Image: Courtesy of Sotheby’s

£4.6 million – The Canterbury Tales by Geoffrey Chaucer

The Canterbury Tales

The sale of The Canterbury Tales by Geoffrey Chaucer went above and beyond the expectations of auction house Christie’s, which predicted that it would fetch around £700,000 at most.

In fact, the book reached £4.6 million ($7.5 million) at a Christie’s auction in London in 1998 when it was sold to the late British philanthropist Sir Paul Getty.

The edition is one of only 12 copies printed by William Caxton in the 1470s which are believed to still be in existence.

£4.3 million – First Folio by William Shakespeare


A rare copy of the first collected edition of Shakespeare’s plays, known as the First Folio, fetched £4.3 million ($6.1 million) when it was auctioned off by Christie’s in New York in 2001 – double the amount the auction house estimated it would be sold for.

Considered to be one of the most important books in English literature, the book – formerly titled Comedies, Histories & Tragedies – contains eighteen plays, including Tempest, Taming of the Shrew, Macbeth and several other Shakespeare classics.

Published in 1623, it was sold in its original, seventeenth-century calf skin binding to Microsoft co-founder Paul Allen. Another copy of First Folio sold for £2.8 million ($5.2 million) in 2006.

$4.5 million – Traité des Arbres Fruitiers by Henri Louis Duhamel du Monceau

Arbres Fruitiers_

Sold by auction house Pierre Berge auction & Associes in Brussels in 2006, Traité des Arbres Fruitiers is a collection of French botanist Henri Louis Duhamel du Monceau’s 30-year observations of fruit trees.

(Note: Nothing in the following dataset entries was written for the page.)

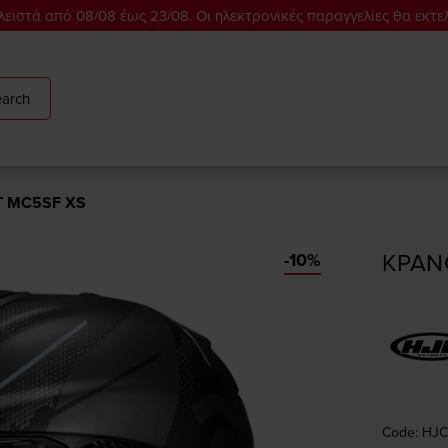
ειστά από 08/08 έως 23/08. Οι ηλεκτρονικές παραγγελίες θα εκτε
arch
T MC5SF XS
ΚΡΑΝ
-10%
Code: HJ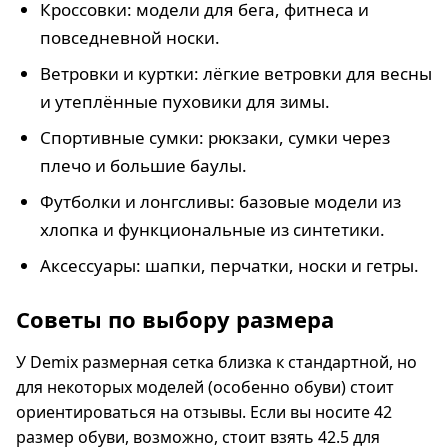
Кроссовки: модели для бега, фитнеса и
повседневной носки.
Ветровки и куртки: лёгкие ветровки для весны
и утеплённые пуховики для зимы.
Спортивные сумки: рюкзаки, сумки через
плечо и большие баулы.
Футболки и лонгсливы: базовые модели из
хлопка и функциональные из синтетики.
Аксессуары: шапки, перчатки, носки и гетры.
Советы по выбору размера
У Demix размерная сетка близка к стандартной, но
для некоторых моделей (особенно обуви) стоит
ориентироваться на отзывы. Если вы носите 42
размер обуви, возможно, стоит взять 42.5 для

Written in the eighteenth century, the five-volume book – which means Treatise on Fruit Trees’ in English – features sixteen species of fruit trees.

£1.95 million – The Tales of Beedle the Bard by J.K. Rowling


One of only seven handwritten copies of J.K. Rowling’s The Tales of Beedle the Bard in existence was sold at auction by Sotheby’s in 2007, raising £1.95 million ($3.98 million) for children’s charity Lumos.

Illustrated on vellum, bound in brown Morocco leather and mounted with different semi-precious stones, the rare edition of five wizarding fairy tales exceeded expectations for it to fetch up to £50,000.

The book played a central role in the seventh Harry Potter title, in which a volume was left to Hermione Granger by Hogwarts head teacher Albus Dumbledore. The 157-page book was sold to Amazon.